By Julian Brave NoiseCat, The Atlantic, July 12, 2020
Mari Hulbutta, my friend and suitemate from college—we were both members of the Native American student group—couldn’t sleep Wednesday, the night before the Supreme Court issued its decision in the landmark Native-treaty-rights case, McGirt v. Oklahoma. Hulbutta is a citizen of the Chickasaw Nation and a descendant of the Muscogee Creek and Seminole Nations, all in present-day Oklahoma. The McGirt case centered on whether Jimcy McGirt, a Seminole man found guilty of sex crimes, could be tried by the state of Oklahoma. McGirt contended that because his offenses occurred on lands guaranteed to the Muscogee Creek Nation in an 1866 treaty—one never legally extinguished by Congress—only federal authorities could prosecute his case. The state of Oklahoma has no jurisdiction on Indian land. Tribes can prosecute most crimes involving Native Americans in their own courts. Major crimes, such as murder, manslaughter, and kidnapping, rise to the federal government. The Muscogee Creek became involved with McGirt’s litigation because it had broad implications for their treaty rights, sovereignty, and jurisdiction. Tangentially, the case also involved the Cherokee, Choctaw, Seminole, and Chickasaw tribes, all relocated on the Trail of Tears from what is now the American South to eastern Oklahoma. “I wasn’t sure which way it was going to go,” Hulbutta told me by phone Thursday. “I was thinking about the decision and wondering what it was going to mean for my family and Muscogee relatives.”
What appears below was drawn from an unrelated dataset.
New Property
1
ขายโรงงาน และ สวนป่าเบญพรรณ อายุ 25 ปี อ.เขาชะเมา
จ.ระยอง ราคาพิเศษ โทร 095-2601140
Hulbutta recently graduated from Columbia Law School and is studying for the California bar. For many Native people, becoming a lawyer is kind of a thing. Congress has ratified more than 370 treaties with Native nations—treaties that the United States Constitution describes as the “supreme Law of the Land.” But it has broken just about every single one. That’s a lot of injustice, which makes for a lot of work for a lot of Native attorneys. “Honestly, growing up in Oklahoma as a Native person was one of the biggest drives to go to law school,” she explained. “Up until today, it was unclear how I could even describe my tribal lands to people.” In the long Indigenous struggle for justice, McGirt v. Oklahoma might be one of the most important Supreme Court cases of all time. The decision, 5–4 in favor of McGirt and the tribe, acknowledges that Congress has never extinguished the reservation lands set aside for the Muscogee Creek Nation in 1866. Or, put more plainly, 19 million acres composing 47 percent of the state of Oklahoma—an area that’s home to 1.8 million people—is still Native land. Writing the majority opinion, Justice Neil Gorsuch grasped the gravity of the ruling. “On the far end of the Trail of Tears was a promise,” he wrote in an opening line sure to reverberate through Indian law and history. “Today we are asked whether the land these treaties promised remains an Indian reservation for purposes of federal criminal law. Because Congress has not said otherwise, we hold the government to its word.” That the government must keep its promises and follow the law should hardly be controversial. Yet for the treaty rights of Indigenous nations to finally be recognized—by an appointee of Donald Trump, no less—is bracing, perhaps even startling, to me and other Native people, given how long the United States has denied tribes their dignity, and how this administration has elsewhere attempted to turn back the clock.